After the Patient Leaves:
- After patients leave, clean frequently touched surfaces using EPA-registered disinfectants – counters, beds, seating.
- Keen initial intake/screening must be done on each patient, family member or support person ahead of time and upon entry to the facility.
- All team members must continue to wear masks at work and social distance.
- All team members must conduct health checks/screenings prior to arriving to work.
- If you were exposed to a known positive person:
- Inform your supervisor to determine next steps.
- Consider getting tested.
- Wait for guidance before returning to work.
- Practice good hygiene to protect yourself and others from the virus.
- Wash your hands often with soap and water for at least 20 seconds (sing the “ABC” song until the very end!).
- Ensure gel sanitizers are in the lobbies and throughout the center.
- Use hand sanitizer with 60% or more alcohol until you can wash your hands with soap and water.
- Avoid touching your eyes, nose and mouth without washing your hands first.
- Be as healthy as you can. Get plenty of sleep, eat healthy, exercise and manage your stress.
- Eliminate/minimize contact from handshakes and hugs – use the “elbow bump.”
- Have masks, gloves and protective eye wear readily available.
- Be conscious of inventory and usage of masks, gloves and protective eye wear. These items may be on backorder with many vendors. Strategies for optimizing the supply of PPE can be found on the CDC website.
PPE – how to don and remove them:
- Instructions for donning PPE can be found here: CDC recommended sequences for donning and doffing of PPE.
- It is important for Health Care Providers (HCP) to perform hand hygiene before and after removing PPE. Hand hygiene should be performed by using alcohol-based hand sanitizer that contains 60-95% alcohol or washing hands with soap and water for at least 20 seconds.
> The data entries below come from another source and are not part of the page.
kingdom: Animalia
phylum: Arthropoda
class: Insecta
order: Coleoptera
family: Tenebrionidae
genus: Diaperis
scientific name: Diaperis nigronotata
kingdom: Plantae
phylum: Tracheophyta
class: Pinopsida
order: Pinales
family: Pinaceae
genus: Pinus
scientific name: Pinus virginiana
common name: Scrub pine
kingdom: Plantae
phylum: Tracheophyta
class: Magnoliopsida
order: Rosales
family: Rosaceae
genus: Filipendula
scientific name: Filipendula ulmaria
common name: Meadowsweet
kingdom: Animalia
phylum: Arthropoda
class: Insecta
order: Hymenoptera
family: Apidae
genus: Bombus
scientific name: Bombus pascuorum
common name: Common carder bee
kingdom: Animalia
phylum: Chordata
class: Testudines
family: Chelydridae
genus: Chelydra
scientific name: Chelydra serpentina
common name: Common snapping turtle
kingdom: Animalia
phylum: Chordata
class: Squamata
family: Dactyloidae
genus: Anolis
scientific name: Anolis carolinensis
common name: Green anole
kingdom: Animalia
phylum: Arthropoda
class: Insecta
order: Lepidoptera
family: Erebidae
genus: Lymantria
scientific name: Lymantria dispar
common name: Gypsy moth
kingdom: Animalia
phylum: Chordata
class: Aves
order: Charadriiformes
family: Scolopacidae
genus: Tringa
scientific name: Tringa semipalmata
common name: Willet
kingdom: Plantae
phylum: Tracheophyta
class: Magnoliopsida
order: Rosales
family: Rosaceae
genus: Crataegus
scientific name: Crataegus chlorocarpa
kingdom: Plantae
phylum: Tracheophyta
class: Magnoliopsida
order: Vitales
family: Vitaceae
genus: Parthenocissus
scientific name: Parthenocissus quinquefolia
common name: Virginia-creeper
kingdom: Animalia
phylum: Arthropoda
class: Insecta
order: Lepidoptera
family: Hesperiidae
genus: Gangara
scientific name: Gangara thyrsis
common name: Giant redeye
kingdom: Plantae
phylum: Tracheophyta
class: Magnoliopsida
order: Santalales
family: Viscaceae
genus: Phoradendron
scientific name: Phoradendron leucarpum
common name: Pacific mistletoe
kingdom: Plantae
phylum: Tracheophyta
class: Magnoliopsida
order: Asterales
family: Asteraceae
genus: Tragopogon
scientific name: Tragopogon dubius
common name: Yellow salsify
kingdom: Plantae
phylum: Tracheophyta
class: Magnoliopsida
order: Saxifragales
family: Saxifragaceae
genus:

If hands are visibly soiled, soap and water should be used before returning to alcohol-based hand sanitizer.
- “HIGH TOUCH” surfaces should be disinfected frequently/after every patient (door knobs, light switches, treatment chairs and tables, etc.).
- Routine cleaning and disinfection procedures are appropriate for COVID-19 in healthcare settings, including those patient-care areas in which aerosol-generating procedures are performed. Products with EPA-approved emerging viral pathogens claims are recommended for use against COVID-19.
- A list of EPA-approved disinfectants for COVID-19 can be found on the EPA website.
Practice social distancing.
- Maintain at least 6 feet (2 meters) between yourself and others.
- Avoid mass gatherings of more than 10 people in public; ideally no more than 3.
If you feel as though you are getting sick, please stay home and seek medical attention as soon as possible.
- Symptoms for COVID-19 can be found on the CDC website.
Key points to protect yourself and others:
- Social Distancing – avoid social gatherings of 10 or more people, maintain a distance of 6 feet (2 meters) between yourself and others when possible, particularly those that are coughing, sneezing and demonstrating symptoms.
- Use drive-thru, pick-up or delivery options – do not eat at bars, restaurants or food courts.
- Avoid discretionary travel – shopping trips, social visits, etc.
- If you feel sick, stay home!
- If your children are sick, keep them home and call your medical provider.
- If someone in your household has tested positive for COVID-19, keep the entire family at home. Do not go to work. Do not go to school. Contact your medical provider.
- Stay informed:
We hope that you find the above information helpful and encourage you to reach out to your supervisor should you have any questions or concerns. Stay safe and healthy during this time.